Damage confined to branches and stems:
  Witches' Brooms. Prolific sprouting of adventitious buds on branches infected with mistletoe or fungi.  
  Needles retained on those caused by dwarf mistletoe.
  Needles cast on those caused by fungi, only to reappear the next year.
  Cankers and/or Animal Damage. Large patches of dead bark on live trees, sometimes exposing wood; often on main tree bole; fruiting bodies of fungi may be present.
  Strips or sections of bark removed by animals, fungi follow wounding.
  Stem Decay. Wood is hollow, pitted, spongy, breaks into crumbly pieces, or is stained in color. Fruiting bodies of fungi may be present. Older trees, or those physically injured in the past usually affected.
  Bark Beetles. Insect activity characterized by boring dust and/or resin on bark and around base of trees. Galleries commonly found under bark and usually less than 0.6 cm in width, at times into the sapwood, rarely penetrating the wood. Boring dust reddish to light brown and fine.
  Wood Borers. Larval borings are usually granular. Galleries penetrate into the sapwood and, at times, into heartwood of weakened or recently killed trees or logs.
  Abiotic Disorders. Globe-shaped, large, woody growths or swellings on branches or stems of ponderosa and various hardwoods (burls).
Damage confined to roots and lower stem:
  Root Diseases. Entire crown shows signs of stress (yellowing foliage, needle or leaf loss, stress cone crop) or dies as a unit; wood or root tissues are killed or decayed and may have fungal structures; fruiting bodies of fungi may be present at base of tree or on the ground nearby; trees may die standing, snap at the lower bole, or uproot with a characteristic small root ball and extensive decay in the broken stubs of primary roots; fallen trees in disease centers tend to lie in a random pattern.

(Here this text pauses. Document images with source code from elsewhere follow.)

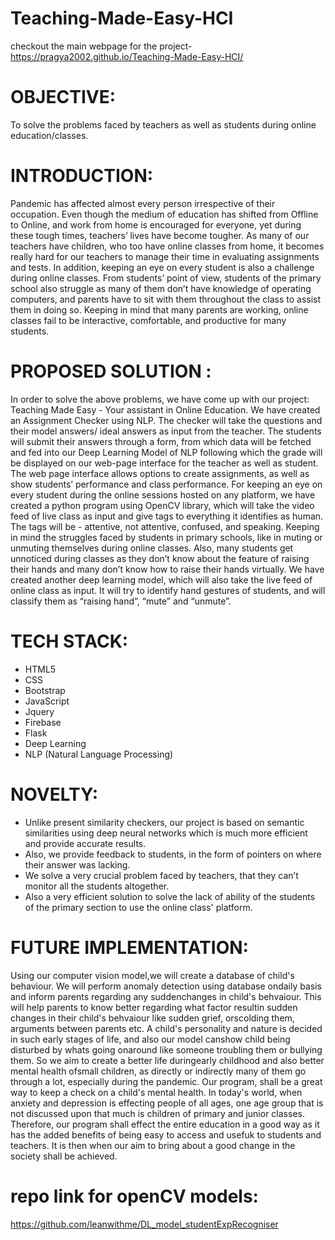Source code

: # Teaching-Made-Easy-HCI
checkout the main webpage for the project- https://pragya2002.github.io/Teaching-Made-Easy-HCI/
#

# OBJECTIVE:
To solve the problems faced by teachers as well as students during online education/classes.

# INTRODUCTION:
Pandemic has affected almost every person irrespective of their occupation. Even though the medium of education has shifted from Offline to Online, and work from home is encouraged for everyone, yet during these tough times, teachers’ lives have become tougher. As many of our teachers have children, who too have online classes from home, it becomes really hard for our teachers to manage their time in evaluating assignments and tests. In addition, keeping an eye on every student is also a challenge during online classes. From students’ point of view, students of the primary school also struggle as many of them don’t have knowledge of operating computers, and parents have to sit with them throughout the class to assist them in doing so. Keeping in mind that many parents are working, online classes fail to be interactive, comfortable, and productive for many students.

# PROPOSED SOLUTION :
In order to solve the above problems, we have come up with our project: Teaching Made Easy - Your assistant in Online Education. We have created an Assignment Checker using NLP. The checker will take the questions and their model answers/ ideal answers as input from the teacher. The students will submit their answers through a form, from which data will be fetched and fed into our Deep Learning Model of NLP following which the grade will be displayed on our web-page interface for the teacher as well as student. The web page interface allows options to create assignments, as well as show students’ performance and class performance. For keeping an eye on every student during the online sessions hosted on any platform, we have created a python program using OpenCV library, which will take the video feed of live class as input and give tags to everything it identifies as human. The tags will be - attentive, not attentive, confused, and speaking. Keeping in mind the struggles faced by students in primary schools, like in muting or unmuting themselves during online classes. Also, many students get unnoticed during classes as they don’t know about the feature of raising their hands and many don’t know how to raise their hands virtually. We have created another deep learning model, which will also take the live feed of online class as input. It will try to identify hand gestures of students, and will classify them as “raising hand”, “mute” and “unmute”.

# TECH STACK:
* HTML5
* CSS
* Bootstrap
* JavaScript
* Jquery
* Firebase
* Flask
* Deep Learning
* NLP (Natural Language Processing)

# NOVELTY:
* Unlike present similarity checkers, our project is based on semantic similarities using deep neural networks which is much more efficient and provide accurate results.
* Also, we provide feedback to students, in the form of pointers on where their answer was lacking.
* We solve a very crucial problem faced by teachers, that they can’t monitor all the students altogether.
* Also a very efficient solution to solve the lack of ability of the students of the primary section to use the online class' platform.

# FUTURE IMPLEMENTATION:
Using our computer vision model,we will create a database of child's behaviour.
We will perform anomaly detection using database ondaily basis and inform parents regarding any suddenchanges in child's behvaiour.
This will help parents to know better regarding what factor resultin sudden changes in their child's behvaiour like sudden grief, orscolding them, arguments between parents etc.
A child's personality and nature is decided in such early stages of life, and also our model canshow child being disturbed by whats going onaround like someone troubling them or bullying them. So we aim to create a better life duringearly childhood and also better mental health ofsmall children, as directly or indirectly many of them go through a lot, especially during the pandemic.
      Our program, shall be a great way to keep a check on a child's mental health. In today's world, when anxiety and depression is effecting people of all ages, one age group that is not discussed upon that much is children of primary and junior classes. Therefore, our program shall effect the entire education in a good way as it has the added benefits of being easy to access and usefuk to students and teachers. It is then when our aim to bring about a good change in the society shall be achieved. 
<!-- 

# How to Use :
* https://colab.research.google.com/drive/199oX7sRTujoDtT2a4h_xbzBzukKCZWKu?usp=sharing
* Open the above colab notebook.
* Save a copy to your drive
* Run all the cells.
* You'll find a link ending with ngrock.io .
* Open it, this is our complete deployed website. -->


# repo link for openCV models: 
  https://github.com/leanwithme/DL_model_studentExpRecogniser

  Windthrow. Individual or patches of trees exhibit stem breakage or uprooting with a large soil plate and primary roots attached; fallen trees typically lie parallel to one another in a similar direction of the windstorm; signs of disease agents may be present (e.g. root disease).
  Noninfectious Disorders. Dead and dying trees found in small or large groups, not usually solitary trees. Entire crown of tree shows signs of stress and dies as a unit similar to damage by root disease. Fruiting bodies of pathogenic fungi usually absent, but weakly pathogenic and saprophytic fungi (those restricted to dead tissues) and secondary insects may be present.